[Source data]

━━━━━━━━

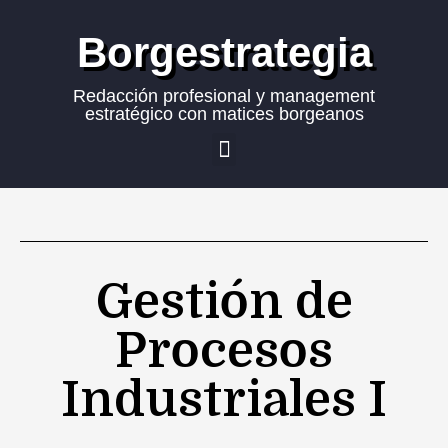
Borgestrategia
Redacción profesional y management
estratégico con matices borgeanos
Gestión de
Procesos
Industriales I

━━━━━━━━

Would you reproduce, word for word, the lines from the one holding "estratégico con matices borgeanos" through the final line of the entries, both included?

Written reply:
estratégico con matices borgeanos
Gestión de
Procesos
Industriales I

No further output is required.